Care Package is the first compilation album by Canadian rapper Drake. It was released on August 2, 2019 by OVO Sound and Republic Records. The compilation consists of songs released between 2010 and 2016 that were initially unavailable for purchase or commercial streaming. The compilation features guest appearances from J. Cole, Rick Ross, and James Fauntleroy and additional vocals by Sampha and Beyoncé.

Background and release
Care Package follows the re-release of Drake's mixtape So Far Gone onto streaming services in February 2019. On August 1, 2019, Drake announced the release of Care Package via Instagram. The release of Care Package coincided with the start of Drake's ninth annual OVO Fest in Toronto.

The songs on Care Package were released as promotional material for several albums throughout the years.

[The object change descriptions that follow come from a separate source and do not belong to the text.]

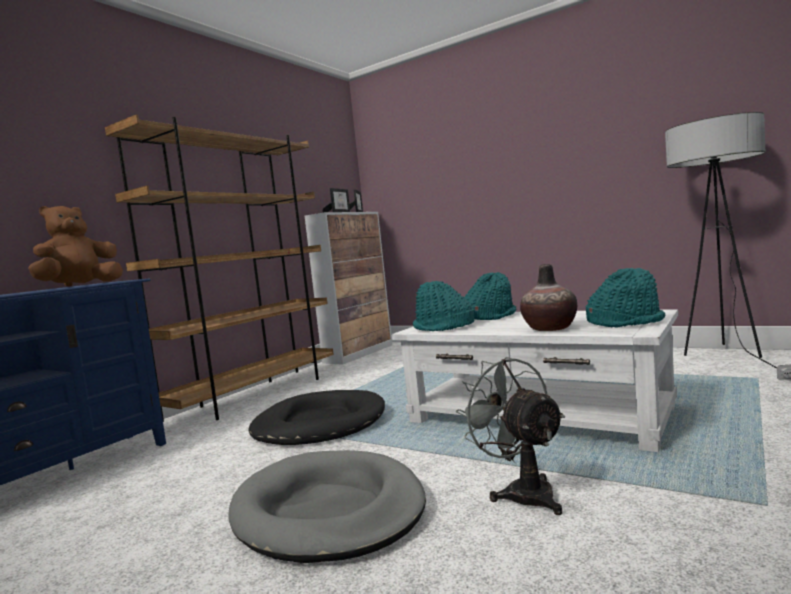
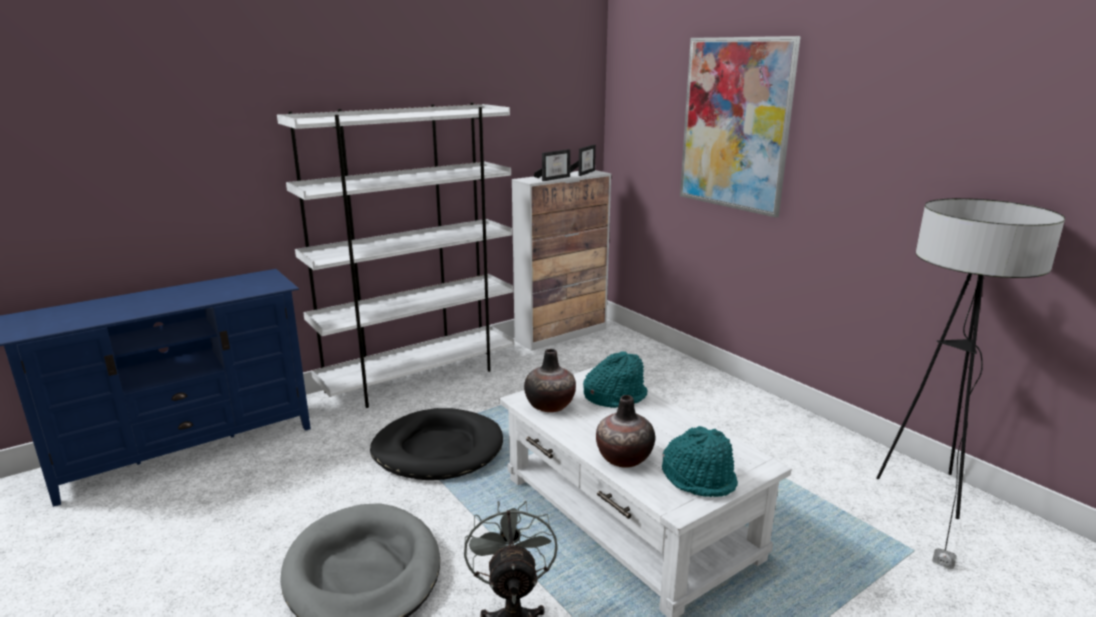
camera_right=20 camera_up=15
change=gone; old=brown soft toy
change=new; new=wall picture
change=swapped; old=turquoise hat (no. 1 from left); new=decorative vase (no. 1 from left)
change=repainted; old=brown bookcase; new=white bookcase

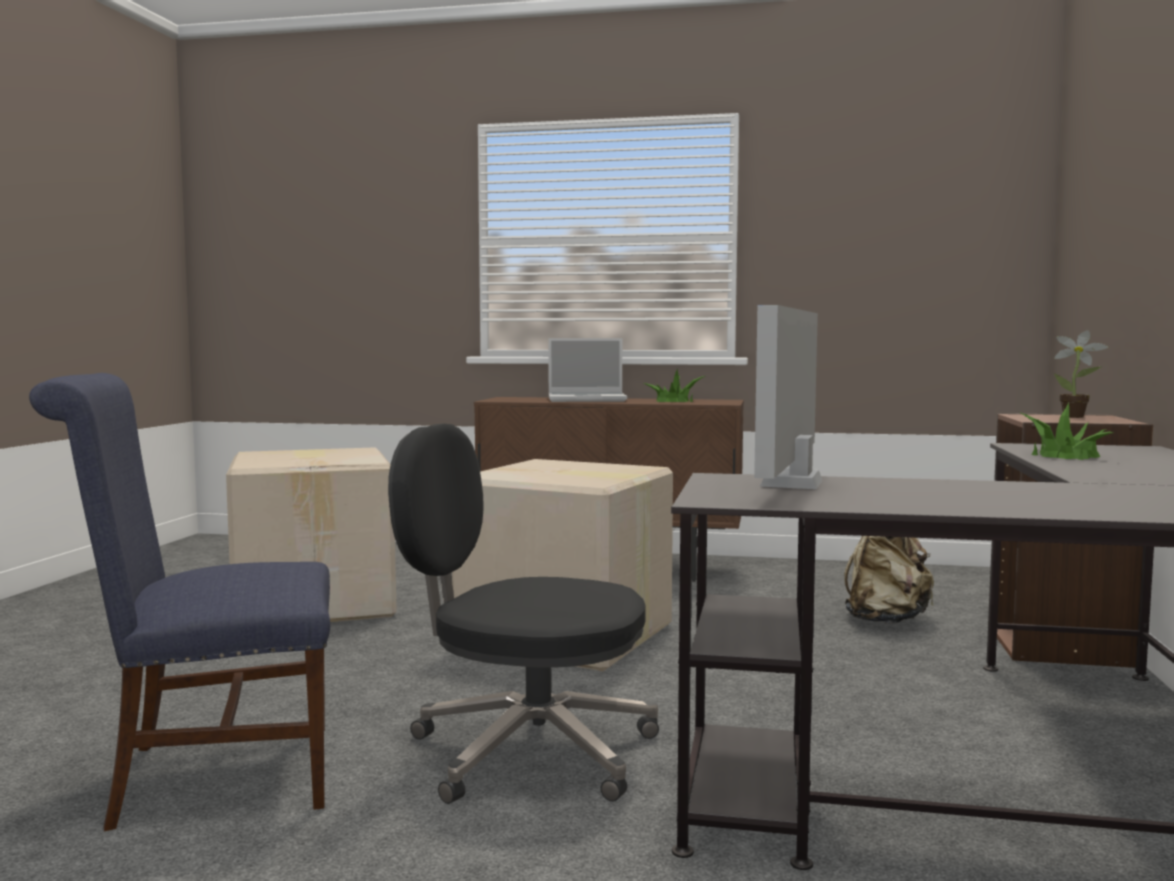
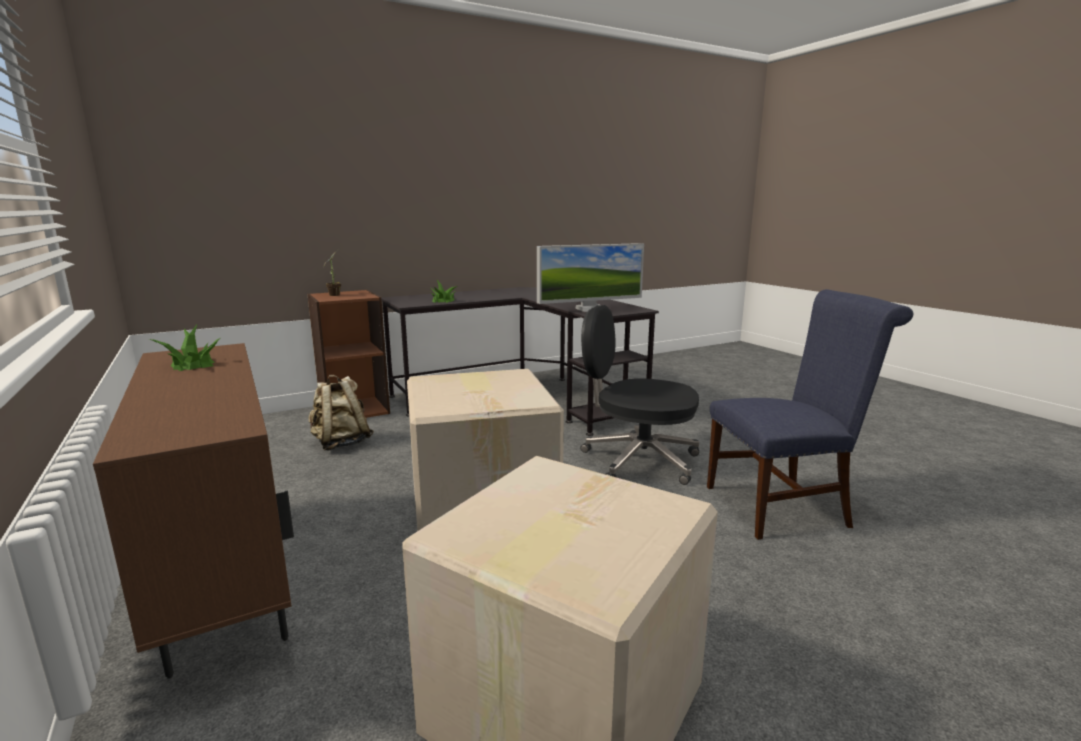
camera_right=-130 camera_up=10
change=gone; old=portable computer
change=rotated; old=blue chair; degrees=-45
change=rotated; old=black-coloured computer chair; degrees=135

The earliest tracks, "I Get Lonely" and "Paris Morton Music", were released in 2010 after the release of Drake's debut album Thank Me Later. "Dreams Money Can Buy", "Trust Issues", "Club Paradise" and "Free Spirit" were released in 2011 before the release of Drake's second studio album, Take Care. The songs "5AM in Toronto", "Girls Love Beyoncé" and "Jodeci Freestyle" were released in 2013 before the release of Drake's third studio album, Nothing Was the Same. "The Motion" was included as a bonus track on the Best Buy exclusive physical deluxe edition and international edition for Nothing Was the Same.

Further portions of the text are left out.